10.16.2012  |  HP News Services

Keywords: [Murphy Oil] [Marathon Oil] [ConocoPhillips] [downstream] [spinoff]

By BEN LEFEBVRE

Murphy Oil says it can unlock hidden value by spinning off its US fuel-making and distribution unit into a new company. Recent experience by rivals Marathon Oil and ConocoPhillips suggests it can be done.

The rationale behind such a move is that extracting oil and gas is a very different business from turning crude into gasoline and diesel and selling it.

At current oil prices, the upstream business has very high margins, and high risks. Refining and marketing, which the industry refers to as downstream, is lower-risk. But margins are much lower and very vulnerable to high oil prices.

For ConocoPhillips, the May spinoff of its fuels, petrochemicals and pipeline businesses into Phillips 66 has been a clear success, analysts say. The two companies now have a combined market capitalization of $98.5 billion, compared to ConocoPhillips’ pre-split valuation of $92 billion.

Phillips 66 shares have climbed 35% since the company was born, and management instituted a 25-cent dividend. Conoco shares have been nearly unchanged during the same period, closing at $56.79 on Monday.

“The ConocoPhillips spinoff definitely created value,” said Brian Youngberg, broker at Edward Jones. “ConocoPhillips was a dime before the spinoff, and now it’s two nickels, and the market likes nickels more than dimes.”

Marathon Oil and its spinoff Marathon Petroleum currently have combined market capitalization of $40 billion, up 13% from Marathon Oil's pre-split value of $35.2 billion.

Marathon Petroleum has risen 46% since its inception in July 2011 while its dividend increased to 35 cents in the third quarter. Shares of the standalone Marathon Oil closed down Monday more than 9% since July 8, 2011, the first week after the split.

Murphy announced Tuesday that it would jettison its ethanol refining segment, fuel distribution businesses and retail gas stations into a new company so it could focus its attention on improving its struggling oil and gas exploration business.

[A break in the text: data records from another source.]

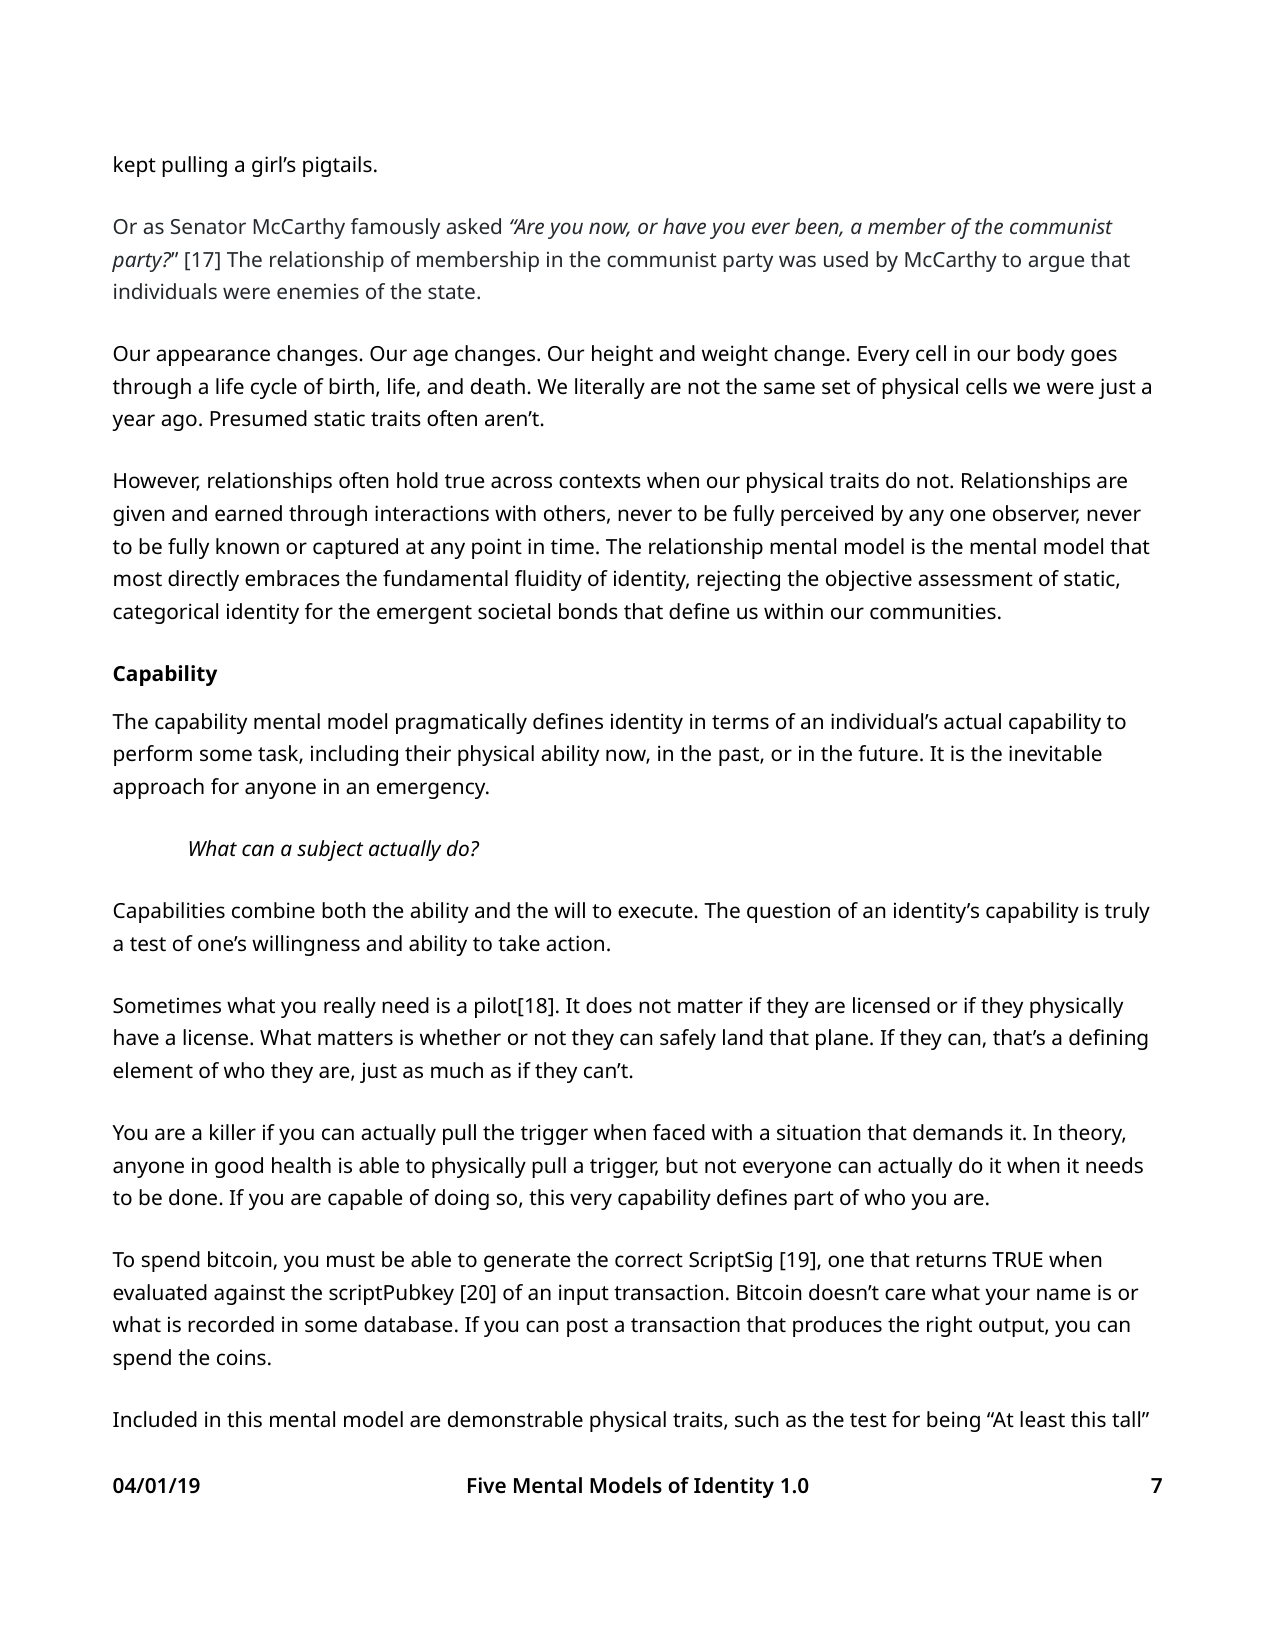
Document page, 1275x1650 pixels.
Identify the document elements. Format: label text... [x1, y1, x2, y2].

text Capabilities combine both the ability and the will to execute. The question of an identity’s capability is truly a test of one’s willingness and ability to take action. [112, 896, 1162, 957]
text You are a killer if you can actually pull the trigger when faced with a situation that demands it. In theory, anyone in good health is able to physically pull a trigger, but not everyone can actually do it when it needs to be done. If you are capable of doing so, this very capability defines part of who you are. [112, 1118, 1162, 1212]
text The capability mental model pragmatically defines identity in terms of an individual’s actual capability to perform some task, including their physical ability now, in the past, or in the future. It is the inevitable approach for anyone in an emergency. [112, 707, 1162, 800]
text However, relationships often hold true across contexts when our physical traits do not. Relationships are given and earned through interactions with others, never to be fully perceived by any one observer, never to be fully known or captured at any point in time. The relationship mental model is the mental model that most directly embraces the fundamental fluidity of identity, rejecting the objective assessment of static, categorical identity for the emergent societal bonds that define us within our communities. [112, 467, 1162, 626]
text kept pulling a girl’s pigtails. [112, 150, 1162, 178]
text Included in this mental model are demonstrable physical traits, such as the test for being “At least this tall” [112, 1405, 1162, 1434]
text Our appearance changes. Our age changes. Our height and weight change. Every cell in our body goes through a life cycle of birth, life, and death. We literally are not the same set of physical cells we were just a year ago. Presumed static traits often aren’t. [112, 339, 1162, 433]
text Or as Senator McCarthy famously asked “Are you now, or have you ever been, a member of the communist party?” [17] The relationship of membership in the communist party was used by McCarthy to argue that individuals were enemies of the state. [112, 212, 1162, 306]
text What can a subject actually do? [187, 834, 1162, 862]
text Sometimes what you really need is a pilot[18]. It does not matter if they are licensed or if they physically have a license. What matters is whether or not they can safely land that plane. If they can, that’s a defining element of who they are, just as much as if they can’t. [112, 991, 1162, 1084]
text To spend bitcoin, you must be able to generate the correct ScriptSig [19], one that returns TRUE when evaluated against the scriptPubkey [20] of an input transaction. Bitcoin doesn’t care what your name is or what is recorded in some database. If you can post a transaction that produces the right output, you can spend the coins. [112, 1245, 1162, 1372]
subtitle Capability [112, 659, 1162, 688]
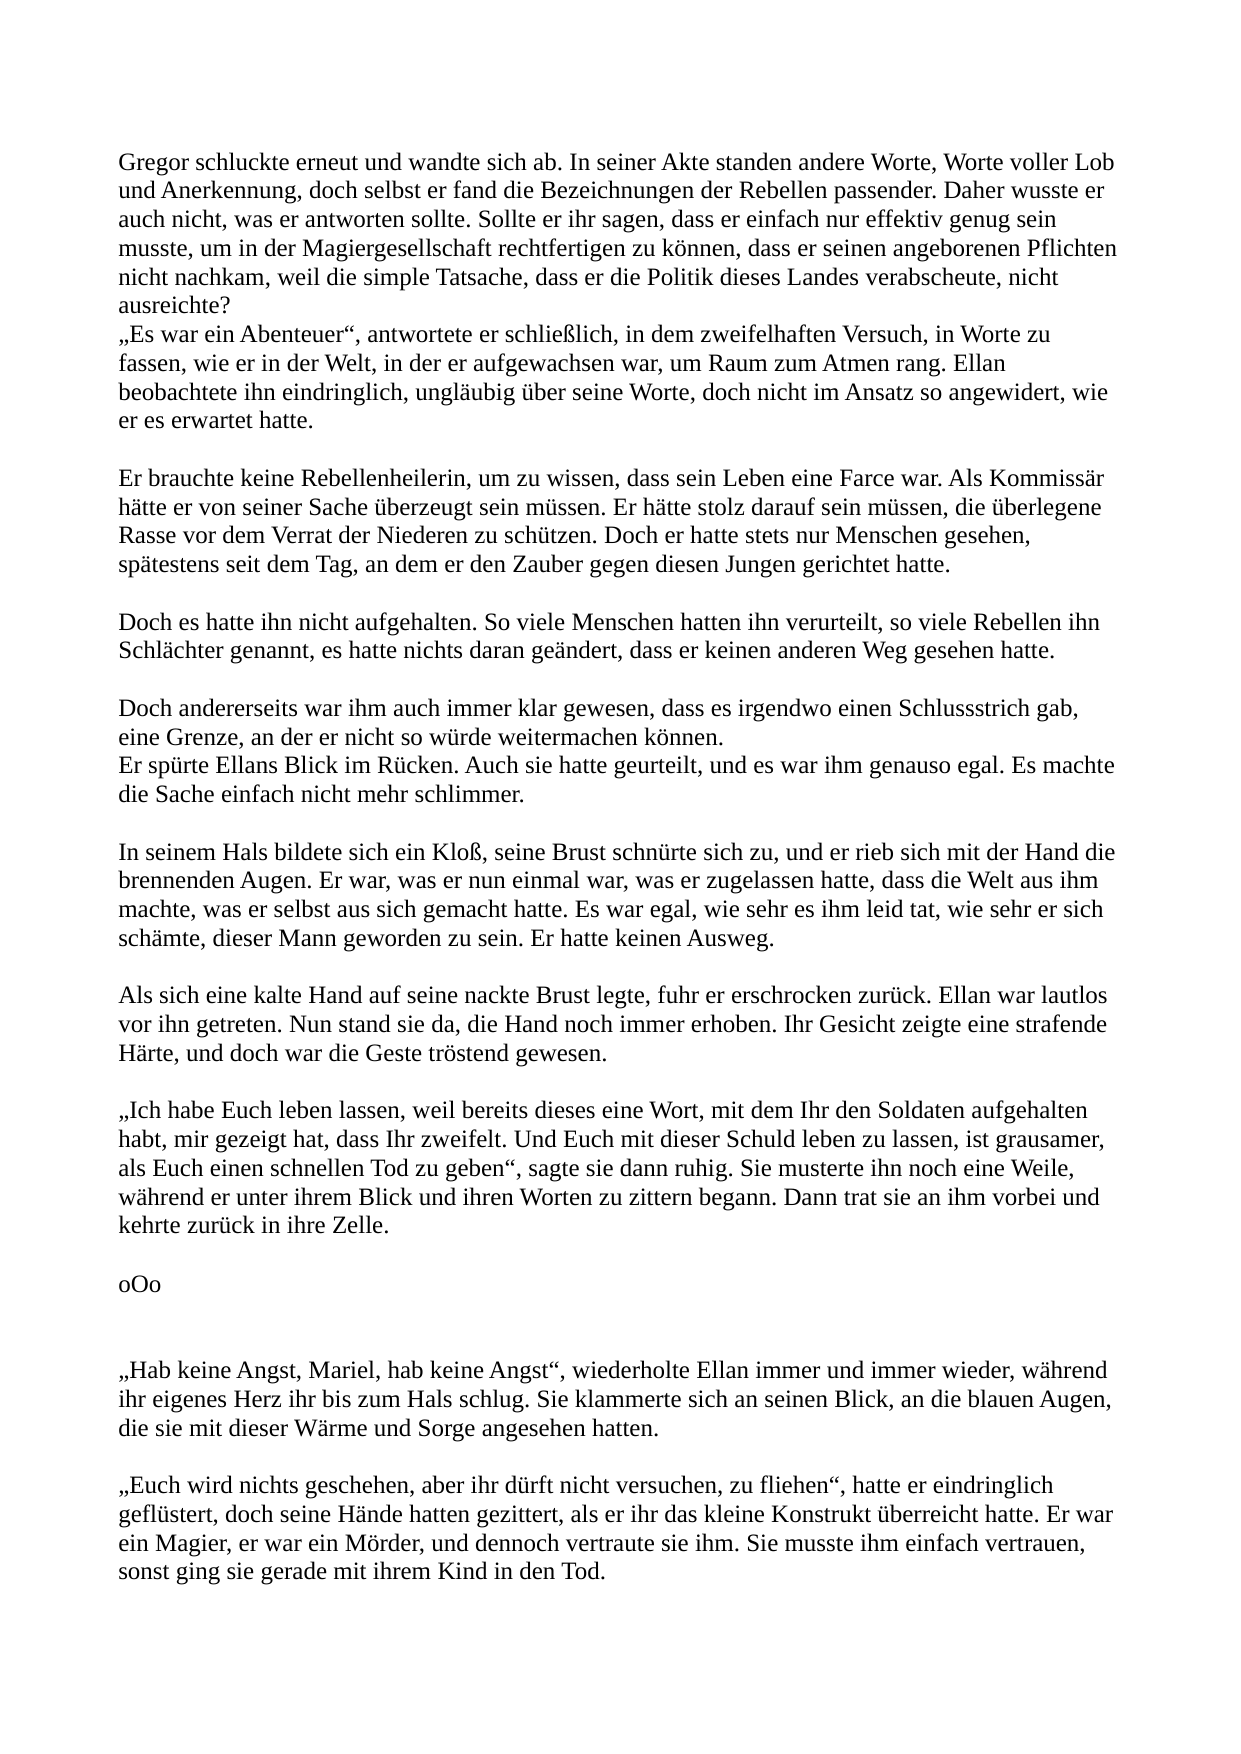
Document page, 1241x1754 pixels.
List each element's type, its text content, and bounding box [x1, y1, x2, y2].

text „Hab keine Angst, Mariel, hab keine Angst“, wiederholte Ellan immer und immer wieder, während ihr eigenes Herz ihr bis zum Hals schlug. Sie klammerte sich an seinen Blick, an die blauen Augen, die sie mit dieser Wärme und Sorge angesehen hatten. „Euch wird nichts geschehen, aber ihr dürft nicht versuchen, zu fliehen“, hatte er eindringlich geflüstert, doch seine Hände hatten gezittert, als er ihr das kleine Konstrukt überreicht hatte. Er war ein Magier, er war ein Mörder, und dennoch vertraute sie ihm. Sie musste ihm einfach vertrauen, sonst ging sie gerade mit ihrem Kind in den Tod. [118, 1298, 1122, 1585]
text Gregor schluckte erneut und wandte sich ab. In seiner Akte standen andere Worte, Worte voller Lob und Anerkennung, doch selbst er fand die Bezeichnungen der Rebellen passender. Daher wusste er auch nicht, was er antworten sollte. Sollte er ihr sagen, dass er einfach nur effektiv genug sein musste, um in der Magiergesellschaft rechtfertigen zu können, dass er seinen angeborenen Pflichten nicht nachkam, weil die simple Tatsache, dass er die Politik dieses Landes verabscheute, nicht ausreichte? „Es war ein Abenteuer“, antwortete er schließlich, in dem zweifelhaften Versuch, in Worte zu fassen, wie er in der Welt, in der er aufgewachsen war, um Raum zum Atmen rang. Ellan beobachtete ihn eindringlich, ungläubig über seine Worte, doch nicht im Ansatz so angewidert, wie er es erwartet hatte. Er brauchte keine Rebellenheilerin, um zu wissen, dass sein Leben eine Farce war. Als Kommissär hätte er von seiner Sache überzeugt sein müssen. Er hätte stolz darauf sein müssen, die überlegene Rasse vor dem Verrat der Niederen zu schützen. Doch er hatte stets nur Menschen gesehen, spätestens seit dem Tag, an dem er den Zauber gegen diesen Jungen gerichtet hatte. Doch es hatte ihn nicht aufgehalten. So viele Menschen hatten ihn verurteilt, so viele Rebellen ihn Schlächter genannt, es hatte nichts daran geändert, dass er keinen anderen Weg gesehen hatte. Doch andererseits war ihm auch immer klar gewesen, dass es irgendwo einen Schlussstrich gab, eine Grenze, an der er nicht so würde weitermachen können. Er spürte Ellans Blick im Rücken. Auch sie hatte geurteilt, und es war ihm genauso egal. Es machte die Sache einfach nicht mehr schlimmer. In seinem Hals bildete sich ein Kloß, seine Brust schnürte sich zu, und er rieb sich mit der Hand die brennenden Augen. Er war, was er nun einmal war, was er zugelassen hatte, dass die Welt aus ihm machte, was er selbst aus sich gemacht hatte. Es war egal, wie sehr es ihm leid tat, wie sehr er sich schämte, dieser Mann geworden zu sein. Er hatte keinen Ausweg. Als sich eine kalte Hand auf seine nackte Brust legte, fuhr er erschrocken zurück. Ellan war lautlos vor ihn getreten. Nun stand sie da, die Hand noch immer erhoben. Ihr Gesicht zeigte eine strafende Härte, und doch war die Geste tröstend gewesen. „Ich habe Euch leben lassen, weil bereits dieses eine Wort, mit dem Ihr den Soldaten aufgehalten habt, mir gezeigt hat, dass Ihr zweifelt. Und Euch mit dieser Schuld leben zu lassen, ist grausamer, als Euch einen schnellen Tod zu geben“, sagte sie dann ruhig. Sie musterte ihn noch eine Weile, während er unter ihrem Blick und ihren Worten zu zittern begann. Dann trat sie an ihm vorbei und kehrte zurück in ihre Zelle. [118, 118, 1122, 1239]
text oOo [118, 1269, 1122, 1298]
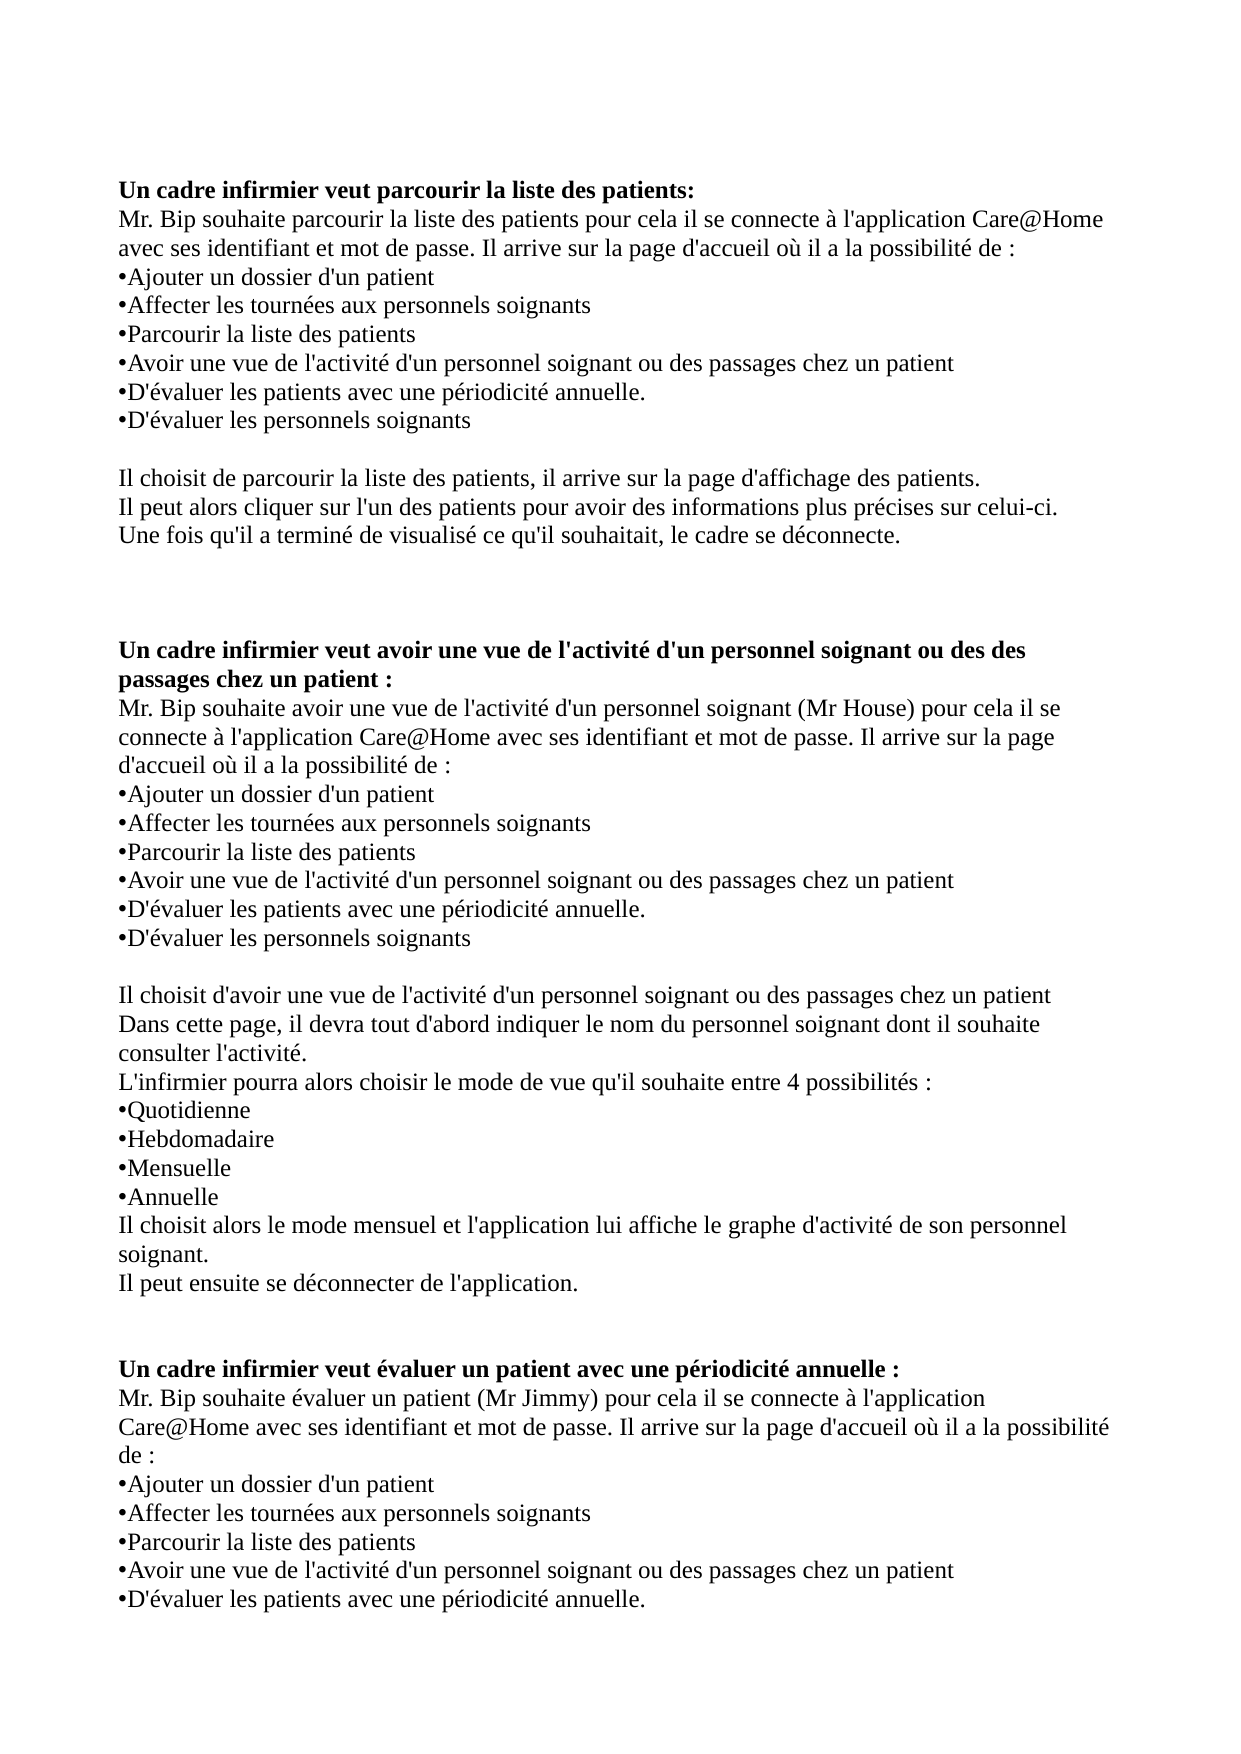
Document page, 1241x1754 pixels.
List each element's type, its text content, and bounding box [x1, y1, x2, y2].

Analysts at Simmons & Co. International said the move could unlock $5 a share in enterprise value, or 8% of Murphy's current share price.

The caveat about past performance not predicting future gains holds, however.

"The spinoff is the easy part," Raymond James analyst Pavel Molchanov said of Murphy's announcement. "The hard part is taking the bulk of the upstream company and making sure that is being run in a more successful manner."